**Ausgangstext**
Was fährt denn da?  Mobilitätskolumne

Versuchte Verdrängung

Stadtleben | Bericht: Stefan Hayden | aus FALTER 11/12 vom 14.03.2012

Entnervte Gesichter von Autobesitzern, die nach Parklücken Ausschau halten, sind ein gewohntes Bild auf den Straßen Ottakrings nahe des Lerchenfelder Gürtels. Für dieses Gebiet zwischen Thaliastraße und Gablenzgasse hat das Grazer Verkehrsplanungsbüros ZIS+P eine besonders prekäre Parkplatzsituation festgestellt. Generell habe der 16. Bezirk die höchste Parkplatzauslastung der Wiener Außenbezirke, heißt es da. Die im Auftrag der Stadt durchgeführte Studie bemisst sie mit 93 Prozent. Aus- und Einpendler, Bewohner, Besucher und Leute, die aus parkgebührenpflichtigen Bezirken flüchten, kämpfen um die wenigen freien Plätze.

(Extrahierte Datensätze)
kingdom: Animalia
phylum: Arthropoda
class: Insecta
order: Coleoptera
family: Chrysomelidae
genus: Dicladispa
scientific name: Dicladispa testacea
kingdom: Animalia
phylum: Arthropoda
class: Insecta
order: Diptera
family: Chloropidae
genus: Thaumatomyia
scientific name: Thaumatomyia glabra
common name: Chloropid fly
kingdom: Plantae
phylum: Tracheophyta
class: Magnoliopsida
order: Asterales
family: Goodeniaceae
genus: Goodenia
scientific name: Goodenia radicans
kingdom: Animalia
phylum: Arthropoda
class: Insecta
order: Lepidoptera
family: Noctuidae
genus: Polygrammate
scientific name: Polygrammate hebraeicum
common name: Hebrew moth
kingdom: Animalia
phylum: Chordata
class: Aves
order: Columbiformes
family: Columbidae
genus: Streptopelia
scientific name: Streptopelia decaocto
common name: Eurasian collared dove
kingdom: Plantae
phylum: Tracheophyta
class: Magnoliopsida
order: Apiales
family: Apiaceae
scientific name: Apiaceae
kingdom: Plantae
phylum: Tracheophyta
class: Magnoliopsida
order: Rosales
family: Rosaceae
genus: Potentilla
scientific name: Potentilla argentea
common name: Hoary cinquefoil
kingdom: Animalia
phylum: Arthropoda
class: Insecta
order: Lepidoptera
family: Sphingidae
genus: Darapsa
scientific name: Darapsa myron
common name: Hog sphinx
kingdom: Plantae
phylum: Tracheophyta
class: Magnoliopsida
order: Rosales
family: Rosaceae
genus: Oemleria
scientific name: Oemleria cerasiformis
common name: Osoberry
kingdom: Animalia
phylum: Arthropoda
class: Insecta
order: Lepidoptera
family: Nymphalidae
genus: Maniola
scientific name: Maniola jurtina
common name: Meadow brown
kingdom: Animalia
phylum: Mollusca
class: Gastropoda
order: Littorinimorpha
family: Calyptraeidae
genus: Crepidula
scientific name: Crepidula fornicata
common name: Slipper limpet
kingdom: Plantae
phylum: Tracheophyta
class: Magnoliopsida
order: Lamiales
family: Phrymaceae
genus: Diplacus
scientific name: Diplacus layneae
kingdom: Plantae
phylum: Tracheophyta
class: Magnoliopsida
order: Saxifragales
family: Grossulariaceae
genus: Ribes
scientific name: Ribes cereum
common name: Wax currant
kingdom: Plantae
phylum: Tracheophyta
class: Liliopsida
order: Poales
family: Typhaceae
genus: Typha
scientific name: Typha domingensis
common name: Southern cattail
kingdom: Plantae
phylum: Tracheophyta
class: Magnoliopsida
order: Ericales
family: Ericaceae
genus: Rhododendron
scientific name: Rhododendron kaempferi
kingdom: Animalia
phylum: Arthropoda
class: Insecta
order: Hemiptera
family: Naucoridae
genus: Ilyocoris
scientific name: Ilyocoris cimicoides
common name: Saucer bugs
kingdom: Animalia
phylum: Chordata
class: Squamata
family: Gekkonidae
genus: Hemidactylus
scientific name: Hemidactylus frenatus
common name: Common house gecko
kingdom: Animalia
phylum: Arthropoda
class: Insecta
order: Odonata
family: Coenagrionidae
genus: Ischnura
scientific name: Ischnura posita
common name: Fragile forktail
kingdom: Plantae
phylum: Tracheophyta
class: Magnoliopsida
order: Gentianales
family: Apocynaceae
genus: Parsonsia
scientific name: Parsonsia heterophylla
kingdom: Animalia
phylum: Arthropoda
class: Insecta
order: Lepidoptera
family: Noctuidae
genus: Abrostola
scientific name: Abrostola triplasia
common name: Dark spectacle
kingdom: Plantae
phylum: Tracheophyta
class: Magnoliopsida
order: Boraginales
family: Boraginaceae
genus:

**Aufgaben**
A - Wie hoch beziffert die Studie laut der Kolumne über die Parkplatzsituation in Ottakring die Parkplatzauslastung im 16. Bezirk?
B - Führe die Kolumne über die Parkplatzsituation in Ottakring nach ihrem letzten Satz weiter.

**Antworten der Reihe**
A - 93 Prozent.

B -
Wiens grüne Verkehrsstadträtin Maria Vassilakou wünscht die Einführung von Kurzparkzonen auch in den Außenbezirken, endgültig entscheiden darüber sollen die Bezirke aber selbst. Ottakring hat diesen Schritt vergangene Woche gesetzt, und auch drei weitere Bezirke (der 12., der 15. und der 17.) werden ab Herbst 2012 die Parker zur Kasse bitten.